I went to the dentist yesterday and, like many people, I really detest going to the dentist. Probably more so than any other type of doctor. I always find it painful and uncomfortable. I routinely put off my 6 month cleanings for exactly that reason. Case in point: I only just went yesterday and technically I was due for a cleaning in March.
In addition to the dentist, I really hate needles. I can’t explain why but I just can’t stand getting shots, doing blood tests, or really even seeing needles on the TV. As soon as that novacaine shot is put on the tray my breathing dramatically increases. That shot is about as unfriendly-looking as a needle can get.
I am very clear with my dentist though that I hate coming and I hate everything about the process, and she understands. More importantly, she remembers this each and every time I have an appointment. I’m not sure if there is a note in my file or if she has an amazing memory. Regardless, what matters is that each time I am there she states that she knows I get nervous and anxious and she takes steps to address that. She always checks to see if I have my inhaler (in case I get too anxious). She always informs me what she is going to do beforehand. This alleviates some of my anxiety because I know I will never be surprised when she decides to do the shot. Lastly she always reminds me that I can raise my left hand at any point and that she will stop whatever is happening and check in with me.

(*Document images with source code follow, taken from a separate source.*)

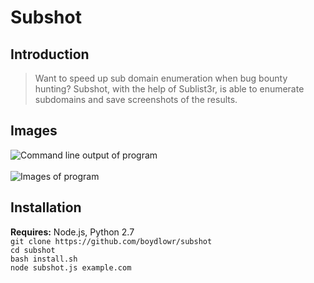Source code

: # Subshot

## Introduction

> Want to speed up sub domain enumeration when bug bounty hunting? Subshot, with the help of Sublist3r, is able to enumerate subdomains and save screenshots of the results.

## Images

![Command line output of program](https://i.imgur.com/n6irIH8.png) <br><br>
![Images of program](https://i.imgur.com/d8KniLb.png)

## Installation

**Requires:** Node.js, Python 2.7<br>
`git clone https://github.com/boydlowr/subshot` <br>
`cd subshot` <br>
`bash install.sh` <br>
`node subshot.js example.com` <br>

Being in a dentist’s chair can be incredibly disempowering because of how it completely removes the ability to voice one’s concerns or pains. We are not able to pull away from the pain because of how it may create further pain or injury. We are subject to the dentists’ will and ability to read our non-verbal cues.
This past appointment, I had to get a single cavity filled. My dentist thought that it was shallow and that it could potentially be done without novacaine. We talked about it and I agreed to try (remember that giant fear of needles?). Turns out it was a horrible life decision because the cavity was deeper than she thought and it ended up causing a lot of pain. Twice she stopped because I winced (but had not yet raised my left hand) and checked in with me. Twice I said to keep going. The third time I winced, we decided that I would have to have the novacaine shot after all and she apologized for being incorrect about the size of the cavity. Trust me, the novacaine shot is important when getting cavities filled.
Despite the pain and trauma that I experienced, I see this most recent visit as yet another reason to stay with my dentist. She took the time to reflect on my fears, have a conversation, offer options, and incorporate what I wanted into the decision. All in all, it was an empowering experience. We made some bad choices but we made them together and we thought we were doing the best thing.
Many survivors will avoid preventative and urgent health care. Being in a doctor or dentist’s office can be very disempowering. Changing into a robe that barely covers your body and having any type of medical exam can create feelings of vulnerability. Many survivors have also had really negative responses from medical professionals. Perhaps they were given poor treatment and it retriggered memories of the assault. Perhaps they disclosed the assault and either weren’t believed or brushed off. There are a variety of reasons as to why survivors may not trust or feel comfortable in a medical office.
It is not yet standard for doctors to provide time and understanding care to each patient. Instead they are required to see a certain number of patients each day to fill health insurance quotas. Maybe it is just easier for them to ask the mandatory questions and address the acute problem at hand rather than delve any deeper.
It is not yet standard for doctors or dentists to come up with safety rules (such as raising the left hand) to make sure that the patient always has a way to express feeling uncomfortable. Our society teaches us that certain authority figures, such as doctors, must be respected and that their opinion and knowledge is much more important than ours. Therefore it may be very difficult for people to verbally tell a doctor to stop what they are doing. It may feel a bit easier to use a body cue, especially if one was discussed at the beginning of the appointment.
There isn’t even a standard for doctors to explain what they are doing beforehand. There is a belief that not telling patients what might hurt or speedily going to an exam procedure is a better practice. However, that is only incorporating what the provider thinks is best and completely ignoring the voice and wishes of the patient.
There is very little, if any, information in medical school about sexual violence despite the prevalence in society. Therefore people don’t have the information or framework unless they seek it out specifically. The lack of patient and trauma focused care can make it very scary for survivors to access care.
I am happy that BARCC offers a training for medical providers that talks about the prevalence of sexual violence and the impacts that it can have on patients even years after the assault. I am also happy that several of my friends are looking into medical school and have expressed that one of their reasons for doing so is the lack of trauma-focused care.
Survivors deserve to have access to both comprehensive and compassionate health care.